What the task requires:
In the data below, set down exactly the lines from the one containing "Food outlets" up to and including the one containing "Sign-in options". Leave the pictures out.

-- Data supplied follows --

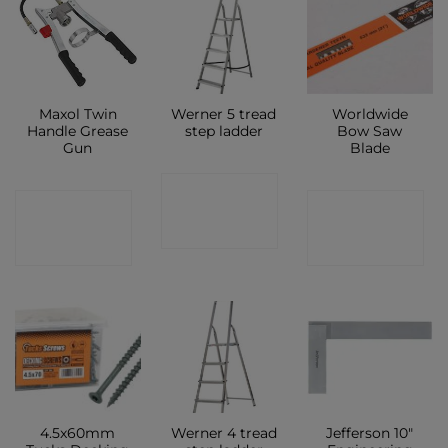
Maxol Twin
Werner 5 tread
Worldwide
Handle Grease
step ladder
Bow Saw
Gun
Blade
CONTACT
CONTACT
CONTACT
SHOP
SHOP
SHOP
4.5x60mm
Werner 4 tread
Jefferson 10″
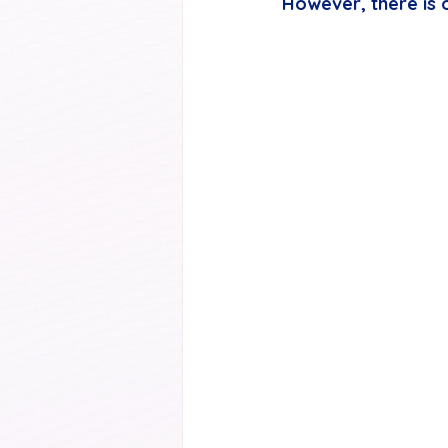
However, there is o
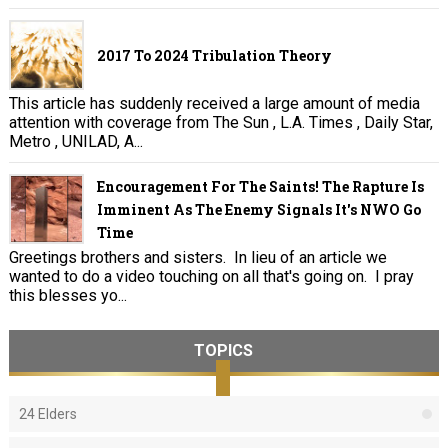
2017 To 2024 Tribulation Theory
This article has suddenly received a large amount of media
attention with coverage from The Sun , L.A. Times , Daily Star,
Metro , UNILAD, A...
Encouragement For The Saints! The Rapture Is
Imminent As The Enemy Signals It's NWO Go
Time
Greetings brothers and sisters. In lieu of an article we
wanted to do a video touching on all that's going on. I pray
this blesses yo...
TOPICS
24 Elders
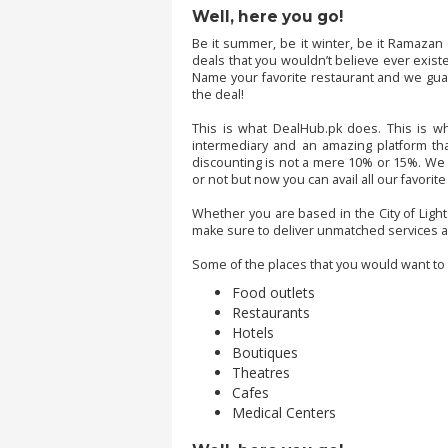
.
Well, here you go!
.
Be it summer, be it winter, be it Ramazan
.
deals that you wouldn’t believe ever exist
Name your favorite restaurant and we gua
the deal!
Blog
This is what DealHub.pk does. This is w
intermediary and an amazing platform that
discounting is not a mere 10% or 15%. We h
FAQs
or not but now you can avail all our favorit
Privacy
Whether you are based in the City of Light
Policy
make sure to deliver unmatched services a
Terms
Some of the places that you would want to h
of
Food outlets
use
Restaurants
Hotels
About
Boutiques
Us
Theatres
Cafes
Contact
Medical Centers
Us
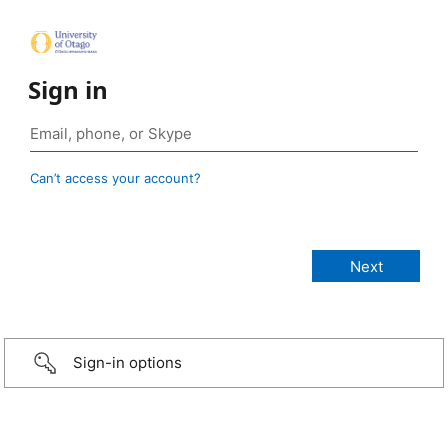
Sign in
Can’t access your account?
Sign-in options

-- Data supplied concluded --
-- Data supplied follows --

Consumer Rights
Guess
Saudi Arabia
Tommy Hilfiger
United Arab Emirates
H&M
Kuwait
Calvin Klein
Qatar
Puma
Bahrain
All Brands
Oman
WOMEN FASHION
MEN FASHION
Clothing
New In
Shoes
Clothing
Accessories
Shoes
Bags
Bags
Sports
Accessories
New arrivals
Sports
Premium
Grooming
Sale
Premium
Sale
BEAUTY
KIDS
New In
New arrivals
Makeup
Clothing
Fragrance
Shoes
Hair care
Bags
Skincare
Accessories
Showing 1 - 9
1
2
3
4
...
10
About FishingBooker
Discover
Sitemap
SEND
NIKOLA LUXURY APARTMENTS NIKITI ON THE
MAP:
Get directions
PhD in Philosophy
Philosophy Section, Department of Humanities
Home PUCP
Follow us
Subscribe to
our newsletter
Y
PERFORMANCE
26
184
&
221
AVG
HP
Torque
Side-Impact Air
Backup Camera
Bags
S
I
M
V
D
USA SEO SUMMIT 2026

-- Data supplied concluded --
-- Data supplied follows --

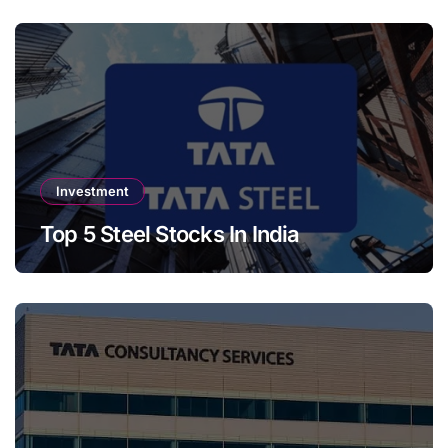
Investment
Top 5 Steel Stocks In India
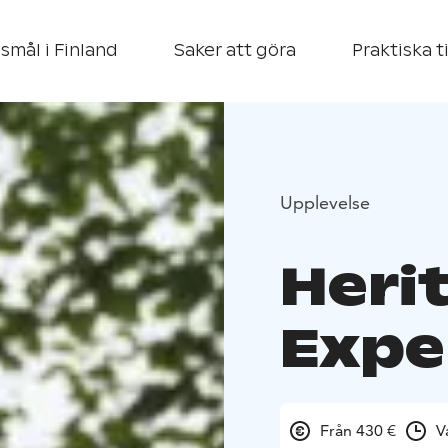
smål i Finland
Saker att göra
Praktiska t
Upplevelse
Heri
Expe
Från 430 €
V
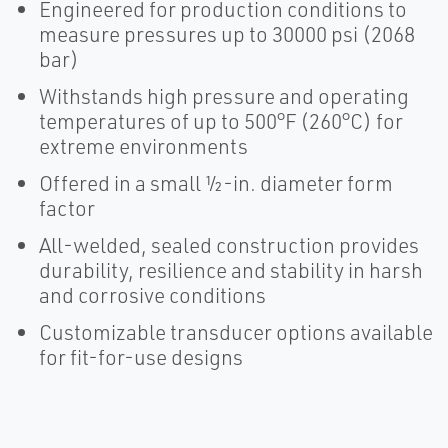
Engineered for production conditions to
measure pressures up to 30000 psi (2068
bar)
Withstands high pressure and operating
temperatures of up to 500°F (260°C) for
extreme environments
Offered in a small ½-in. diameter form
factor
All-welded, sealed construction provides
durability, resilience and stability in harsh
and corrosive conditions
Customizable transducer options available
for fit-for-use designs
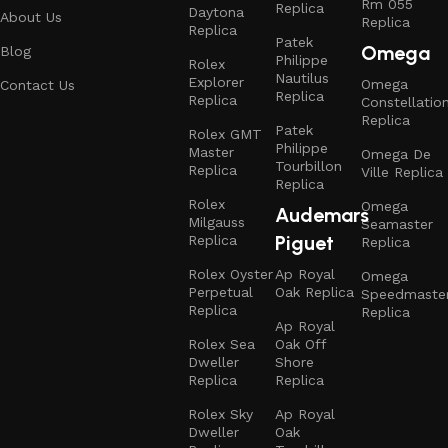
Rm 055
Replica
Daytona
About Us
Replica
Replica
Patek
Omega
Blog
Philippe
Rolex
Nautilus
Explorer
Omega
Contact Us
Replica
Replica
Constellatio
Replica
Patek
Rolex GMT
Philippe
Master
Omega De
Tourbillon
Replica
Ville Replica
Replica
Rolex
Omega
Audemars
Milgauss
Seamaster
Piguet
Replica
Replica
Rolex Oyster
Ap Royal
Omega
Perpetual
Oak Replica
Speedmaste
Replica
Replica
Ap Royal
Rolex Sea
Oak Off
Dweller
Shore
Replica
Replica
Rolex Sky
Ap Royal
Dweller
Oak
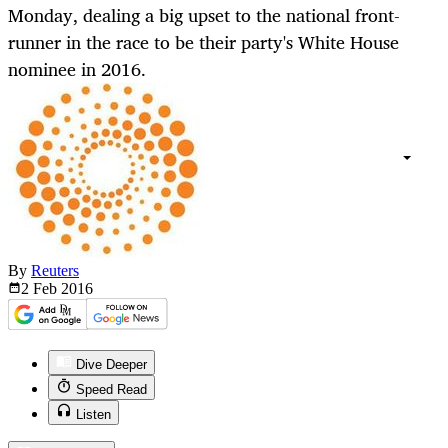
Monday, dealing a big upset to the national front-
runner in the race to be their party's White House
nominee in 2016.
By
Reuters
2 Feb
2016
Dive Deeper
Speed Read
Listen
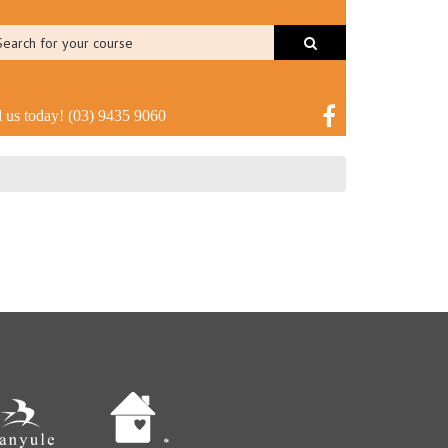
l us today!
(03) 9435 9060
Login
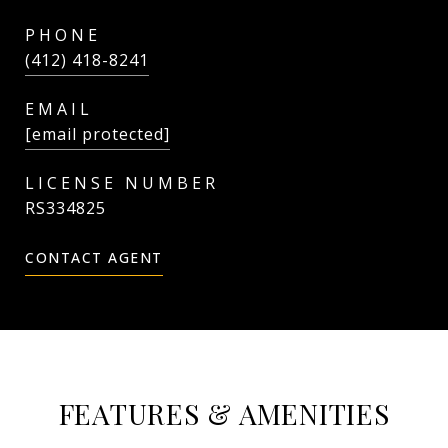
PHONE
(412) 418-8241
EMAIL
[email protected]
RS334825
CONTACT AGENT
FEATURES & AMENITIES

-- Data supplied concluded --

Result:
Food outlets
use
Restaurants
Hotels
About
Boutiques
Us
Theatres
Cafes
Contact
Medical Centers
Us
Sign in
Can’t access your account?
Sign-in options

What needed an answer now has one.